# Parts of the exercise
1. Answer these questions about the passage on Brexit and environmental law.
(a) Which country relies on the UK to treat its hazardous waste?
(b) Which fisheries minister agreed, before his resignation, to return to certain issues during report stage?
(c) In what month and year was the draft Environment (Principles and Governance) Bill published?
2. Reproduce the passage on Brexit and environmental law starting with "Indications are that" and going on through "climate governance gap.", changing "weak enforcement powers" to "limited enforcement powers".

# Selection
########################################

A no deal situation would likely have a large impact on the waste industry, with concerns about shortages of labour and difficulty exporting waste, given the likely backups at UK ports (the UK currently exports 3.6 million tonnes of refused derived fuel – mainly to northern Europe – as well as many times that amount of material for recycling). There are particular concerns about what will happen with Ireland’s waste, as the country is reliant on the UK to treat its hazardous waste. On exit day, it will become illegal for Ireland to export waste to the UK, as the UK will be a non-EU country. This is particularly concerning given the history of problems with waste crime along the Irish border.
The fisheries bill’s progress through parliament has halted, while the wider Brexit negotiations play out. As it stands the bill does not match the protections currently provided by EU law.
There has been one amendment to the bill relating to the environment – transparency in quota allocation decisions – and, before his resignation, fisheries minister George Eustice agreed to return to certain issues during report stage. The new minister’s approach to this legislation is not yet known.
However, the two main weaknesses of the bill remain: there is no legal duty on all relevant public authorities to achieve the sustainability objectives set out in the bill; and there is no commitment to ensure that fishing limits are set at scientifically defined sustainable levels at or below maximum sustainable yield (MSY). This is a clear regression on current environmental standards under the Common Fisheries Policy (Article 2).
Without further improvements to the bill, UK fisheries will be in a weaker environmental state than before Brexit, and the government’s promises on enhancing environmental protections for world-leading UK fisheries will be unfulfilled.
Indications are that Defra would like to have the fisheries bill in place for day one post-Brexit. There is a risk that, in the event of no deal, there will be little to no scrutiny of the fisheries legislation as the UK government rushes the bill through – in order to have the new UK legislation in place to control access to UK waters, which is not covered by the EU Withdrawal Act.
Climate & energy
The draft Environment (Principles and Governance) Bill was published in December 2018, describing a new enforcement body called the Office of Environmental Protection (OEP). The body, in its proposed form, has weak enforcement powers and does not bear equivalence to the current arrangements with the EU. The bill makes an artificial separation between climate change and environmental law, thereby leaving climate law outside the remit of the OEP. This poses a significant climate governance gap.

########################################

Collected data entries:
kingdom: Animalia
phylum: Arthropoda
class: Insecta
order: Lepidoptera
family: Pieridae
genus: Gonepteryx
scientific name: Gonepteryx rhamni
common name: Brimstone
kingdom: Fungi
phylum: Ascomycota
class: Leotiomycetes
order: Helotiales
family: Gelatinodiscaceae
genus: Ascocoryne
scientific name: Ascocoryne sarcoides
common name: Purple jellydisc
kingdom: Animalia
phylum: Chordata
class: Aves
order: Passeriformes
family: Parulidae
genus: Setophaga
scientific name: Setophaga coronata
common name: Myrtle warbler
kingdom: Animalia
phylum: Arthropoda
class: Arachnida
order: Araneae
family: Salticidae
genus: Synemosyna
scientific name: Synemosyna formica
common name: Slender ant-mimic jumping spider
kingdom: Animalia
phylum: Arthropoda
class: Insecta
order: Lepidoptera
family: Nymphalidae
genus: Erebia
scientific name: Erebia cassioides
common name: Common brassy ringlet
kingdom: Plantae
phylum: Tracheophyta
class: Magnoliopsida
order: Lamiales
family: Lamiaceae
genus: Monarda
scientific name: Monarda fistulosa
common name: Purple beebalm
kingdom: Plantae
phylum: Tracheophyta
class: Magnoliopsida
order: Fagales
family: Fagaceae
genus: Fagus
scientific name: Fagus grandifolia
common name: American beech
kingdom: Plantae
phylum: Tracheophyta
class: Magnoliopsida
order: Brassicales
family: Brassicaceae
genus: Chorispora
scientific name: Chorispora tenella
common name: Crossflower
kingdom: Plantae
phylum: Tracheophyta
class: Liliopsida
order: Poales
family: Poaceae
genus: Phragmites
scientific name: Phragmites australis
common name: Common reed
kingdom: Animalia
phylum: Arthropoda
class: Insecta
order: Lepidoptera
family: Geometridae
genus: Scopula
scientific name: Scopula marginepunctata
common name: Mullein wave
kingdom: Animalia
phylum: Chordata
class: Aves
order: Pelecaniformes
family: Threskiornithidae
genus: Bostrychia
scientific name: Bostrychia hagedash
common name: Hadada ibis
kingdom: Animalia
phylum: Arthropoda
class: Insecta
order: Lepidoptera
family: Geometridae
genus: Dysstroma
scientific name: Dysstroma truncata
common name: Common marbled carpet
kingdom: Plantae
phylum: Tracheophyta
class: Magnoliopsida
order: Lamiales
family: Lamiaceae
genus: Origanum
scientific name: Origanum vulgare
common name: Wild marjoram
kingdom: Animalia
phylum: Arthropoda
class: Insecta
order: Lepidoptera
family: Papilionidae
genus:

########################################

# Answers for the tasks
1.
(a) Ireland
(b) George Eustice
(c) December 2018

2.
Indications are that Defra would like to have the fisheries bill in place for day one post-Brexit. There is a risk that, in the event of no deal, there will be little to no scrutiny of the fisheries legislation as the UK government rushes the bill through – in order to have the new UK legislation in place to control access to UK waters, which is not covered by the EU Withdrawal Act.
Climate & energy
The draft Environment (Principles and Governance) Bill was published in December 2018, describing a new enforcement body called the Office of Environmental Protection (OEP). The body, in its proposed form, has limited enforcement powers and does not bear equivalence to the current arrangements with the EU. The bill makes an artificial separation between climate change and environmental law, thereby leaving climate law outside the remit of the OEP. This poses a significant climate governance gap.